Given records |

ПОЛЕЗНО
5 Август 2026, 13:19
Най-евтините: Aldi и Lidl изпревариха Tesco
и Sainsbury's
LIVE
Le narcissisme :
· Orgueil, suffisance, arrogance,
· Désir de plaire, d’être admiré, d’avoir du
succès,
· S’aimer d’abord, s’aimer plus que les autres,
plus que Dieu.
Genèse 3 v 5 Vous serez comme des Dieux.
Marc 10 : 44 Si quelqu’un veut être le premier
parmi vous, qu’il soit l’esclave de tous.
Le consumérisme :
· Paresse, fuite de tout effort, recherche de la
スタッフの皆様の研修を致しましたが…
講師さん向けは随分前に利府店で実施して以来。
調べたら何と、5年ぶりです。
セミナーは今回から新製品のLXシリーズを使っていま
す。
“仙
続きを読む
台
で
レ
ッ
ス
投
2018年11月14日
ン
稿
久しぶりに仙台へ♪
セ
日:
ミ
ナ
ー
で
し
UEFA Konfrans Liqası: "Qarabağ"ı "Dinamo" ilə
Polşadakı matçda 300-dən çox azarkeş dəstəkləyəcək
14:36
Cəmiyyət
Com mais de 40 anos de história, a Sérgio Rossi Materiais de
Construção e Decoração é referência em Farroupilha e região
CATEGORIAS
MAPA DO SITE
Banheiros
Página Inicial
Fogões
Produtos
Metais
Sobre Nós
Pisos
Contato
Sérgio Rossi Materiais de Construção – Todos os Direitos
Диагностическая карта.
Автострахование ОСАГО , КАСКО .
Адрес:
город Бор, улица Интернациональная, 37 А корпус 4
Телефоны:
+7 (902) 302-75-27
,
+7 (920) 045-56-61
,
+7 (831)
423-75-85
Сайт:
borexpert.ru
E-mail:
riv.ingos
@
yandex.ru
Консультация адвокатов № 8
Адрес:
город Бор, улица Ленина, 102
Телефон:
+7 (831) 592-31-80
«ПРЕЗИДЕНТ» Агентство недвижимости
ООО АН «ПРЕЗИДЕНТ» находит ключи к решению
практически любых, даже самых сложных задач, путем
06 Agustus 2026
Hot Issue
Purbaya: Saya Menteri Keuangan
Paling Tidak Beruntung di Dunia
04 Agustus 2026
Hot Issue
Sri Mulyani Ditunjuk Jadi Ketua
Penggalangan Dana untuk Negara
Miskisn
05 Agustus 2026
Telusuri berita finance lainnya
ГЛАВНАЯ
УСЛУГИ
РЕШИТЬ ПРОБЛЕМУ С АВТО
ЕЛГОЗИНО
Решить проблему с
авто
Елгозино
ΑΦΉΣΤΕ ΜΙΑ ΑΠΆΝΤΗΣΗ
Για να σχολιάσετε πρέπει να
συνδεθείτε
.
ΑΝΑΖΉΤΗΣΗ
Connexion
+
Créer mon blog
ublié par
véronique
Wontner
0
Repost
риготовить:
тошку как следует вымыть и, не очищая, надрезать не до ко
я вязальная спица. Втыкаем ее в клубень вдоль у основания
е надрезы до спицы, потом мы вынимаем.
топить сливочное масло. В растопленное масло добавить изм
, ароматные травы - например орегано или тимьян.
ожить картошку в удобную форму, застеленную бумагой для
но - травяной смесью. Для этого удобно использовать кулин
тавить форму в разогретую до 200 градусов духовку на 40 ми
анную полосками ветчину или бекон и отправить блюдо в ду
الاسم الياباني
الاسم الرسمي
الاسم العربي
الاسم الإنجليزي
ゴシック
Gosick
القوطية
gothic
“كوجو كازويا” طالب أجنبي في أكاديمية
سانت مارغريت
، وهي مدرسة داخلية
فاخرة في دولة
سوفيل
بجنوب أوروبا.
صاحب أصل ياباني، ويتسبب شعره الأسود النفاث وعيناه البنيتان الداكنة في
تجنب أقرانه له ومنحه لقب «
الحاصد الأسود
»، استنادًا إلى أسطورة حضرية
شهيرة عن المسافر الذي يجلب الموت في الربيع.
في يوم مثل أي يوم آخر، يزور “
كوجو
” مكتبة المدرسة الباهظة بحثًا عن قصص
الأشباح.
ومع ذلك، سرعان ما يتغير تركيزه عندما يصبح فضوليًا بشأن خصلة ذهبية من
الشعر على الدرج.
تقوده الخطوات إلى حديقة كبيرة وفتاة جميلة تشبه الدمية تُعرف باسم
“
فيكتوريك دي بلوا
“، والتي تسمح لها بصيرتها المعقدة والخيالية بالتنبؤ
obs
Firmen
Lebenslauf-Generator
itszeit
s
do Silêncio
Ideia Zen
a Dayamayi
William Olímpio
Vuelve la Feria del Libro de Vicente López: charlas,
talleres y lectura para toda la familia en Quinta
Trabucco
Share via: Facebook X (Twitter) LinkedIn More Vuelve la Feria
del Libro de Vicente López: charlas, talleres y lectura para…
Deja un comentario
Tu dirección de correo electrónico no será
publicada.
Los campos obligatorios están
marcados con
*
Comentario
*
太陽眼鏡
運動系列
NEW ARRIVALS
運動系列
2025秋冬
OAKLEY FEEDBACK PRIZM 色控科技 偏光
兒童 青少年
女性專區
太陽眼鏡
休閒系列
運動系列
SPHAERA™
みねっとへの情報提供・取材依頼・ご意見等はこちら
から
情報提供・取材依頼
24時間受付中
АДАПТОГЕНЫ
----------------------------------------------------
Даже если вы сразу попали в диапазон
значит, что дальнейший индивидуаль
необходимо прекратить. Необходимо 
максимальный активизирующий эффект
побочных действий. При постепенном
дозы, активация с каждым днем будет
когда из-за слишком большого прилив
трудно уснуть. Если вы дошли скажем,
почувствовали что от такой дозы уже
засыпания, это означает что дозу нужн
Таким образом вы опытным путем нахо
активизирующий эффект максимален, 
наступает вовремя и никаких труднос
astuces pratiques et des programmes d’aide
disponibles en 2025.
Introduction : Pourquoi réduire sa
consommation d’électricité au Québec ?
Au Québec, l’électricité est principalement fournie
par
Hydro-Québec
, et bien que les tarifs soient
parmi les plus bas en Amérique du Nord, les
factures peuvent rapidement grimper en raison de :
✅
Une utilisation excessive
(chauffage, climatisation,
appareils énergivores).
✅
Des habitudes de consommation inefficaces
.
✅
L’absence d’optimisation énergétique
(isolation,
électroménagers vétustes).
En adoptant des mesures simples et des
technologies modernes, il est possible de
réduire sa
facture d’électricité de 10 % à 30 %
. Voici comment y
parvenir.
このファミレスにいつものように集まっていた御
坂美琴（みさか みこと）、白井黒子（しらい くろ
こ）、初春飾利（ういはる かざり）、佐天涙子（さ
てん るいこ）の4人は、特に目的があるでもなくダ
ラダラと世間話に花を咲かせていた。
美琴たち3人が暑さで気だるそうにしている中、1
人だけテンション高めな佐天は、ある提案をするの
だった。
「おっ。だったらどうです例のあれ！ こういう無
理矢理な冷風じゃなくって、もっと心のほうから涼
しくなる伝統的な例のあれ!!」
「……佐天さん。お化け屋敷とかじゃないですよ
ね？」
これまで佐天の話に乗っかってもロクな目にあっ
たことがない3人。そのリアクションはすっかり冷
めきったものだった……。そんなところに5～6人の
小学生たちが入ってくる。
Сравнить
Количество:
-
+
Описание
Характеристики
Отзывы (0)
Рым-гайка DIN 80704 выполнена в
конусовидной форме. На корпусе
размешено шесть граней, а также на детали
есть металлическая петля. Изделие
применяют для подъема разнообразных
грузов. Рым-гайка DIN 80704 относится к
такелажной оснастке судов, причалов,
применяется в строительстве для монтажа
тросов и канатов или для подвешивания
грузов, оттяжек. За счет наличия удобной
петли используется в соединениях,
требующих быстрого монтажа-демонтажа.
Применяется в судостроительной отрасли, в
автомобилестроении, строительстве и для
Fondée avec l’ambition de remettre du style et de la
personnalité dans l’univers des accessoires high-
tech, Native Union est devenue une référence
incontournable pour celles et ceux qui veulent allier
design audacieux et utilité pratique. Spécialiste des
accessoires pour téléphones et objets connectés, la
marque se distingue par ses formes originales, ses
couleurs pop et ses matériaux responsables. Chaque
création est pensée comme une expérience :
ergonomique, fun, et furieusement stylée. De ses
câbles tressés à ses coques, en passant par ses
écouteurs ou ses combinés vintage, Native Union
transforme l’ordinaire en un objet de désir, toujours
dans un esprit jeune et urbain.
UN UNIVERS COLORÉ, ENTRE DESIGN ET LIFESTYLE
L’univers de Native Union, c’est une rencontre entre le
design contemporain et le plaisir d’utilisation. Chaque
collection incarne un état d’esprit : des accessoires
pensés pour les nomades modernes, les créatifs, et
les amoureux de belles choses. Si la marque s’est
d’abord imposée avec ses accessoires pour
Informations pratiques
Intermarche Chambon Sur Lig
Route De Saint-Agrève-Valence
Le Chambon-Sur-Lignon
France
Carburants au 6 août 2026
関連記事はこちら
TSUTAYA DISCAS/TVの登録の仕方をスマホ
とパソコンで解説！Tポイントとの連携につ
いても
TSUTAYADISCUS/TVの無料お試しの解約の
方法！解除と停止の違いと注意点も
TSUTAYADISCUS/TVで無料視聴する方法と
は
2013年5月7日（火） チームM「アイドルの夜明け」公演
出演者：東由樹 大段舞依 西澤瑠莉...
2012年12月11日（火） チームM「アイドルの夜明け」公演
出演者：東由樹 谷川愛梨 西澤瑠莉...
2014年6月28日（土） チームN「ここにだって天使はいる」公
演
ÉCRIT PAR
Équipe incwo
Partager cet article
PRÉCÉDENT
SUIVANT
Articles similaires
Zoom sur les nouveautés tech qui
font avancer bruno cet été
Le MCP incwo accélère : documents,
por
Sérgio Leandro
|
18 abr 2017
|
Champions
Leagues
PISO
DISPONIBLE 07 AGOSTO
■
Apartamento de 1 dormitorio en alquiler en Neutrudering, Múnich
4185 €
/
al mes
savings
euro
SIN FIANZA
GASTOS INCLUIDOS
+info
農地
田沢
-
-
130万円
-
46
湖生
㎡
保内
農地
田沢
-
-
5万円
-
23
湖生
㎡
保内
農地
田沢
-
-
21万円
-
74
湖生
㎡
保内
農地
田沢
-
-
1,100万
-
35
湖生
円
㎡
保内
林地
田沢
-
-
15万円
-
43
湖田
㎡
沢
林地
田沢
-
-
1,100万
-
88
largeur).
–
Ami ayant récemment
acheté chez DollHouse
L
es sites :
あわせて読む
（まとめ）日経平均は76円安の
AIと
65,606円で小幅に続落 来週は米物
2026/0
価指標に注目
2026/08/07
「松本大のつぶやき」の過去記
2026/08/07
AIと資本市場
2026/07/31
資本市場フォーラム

Work order | Show, from the listing above, every line holding the word "Vuelve".

Answer to this problem |
Vuelve la Feria del Libro de Vicente López: charlas,
Share via: Facebook X (Twitter) LinkedIn More Vuelve la Feria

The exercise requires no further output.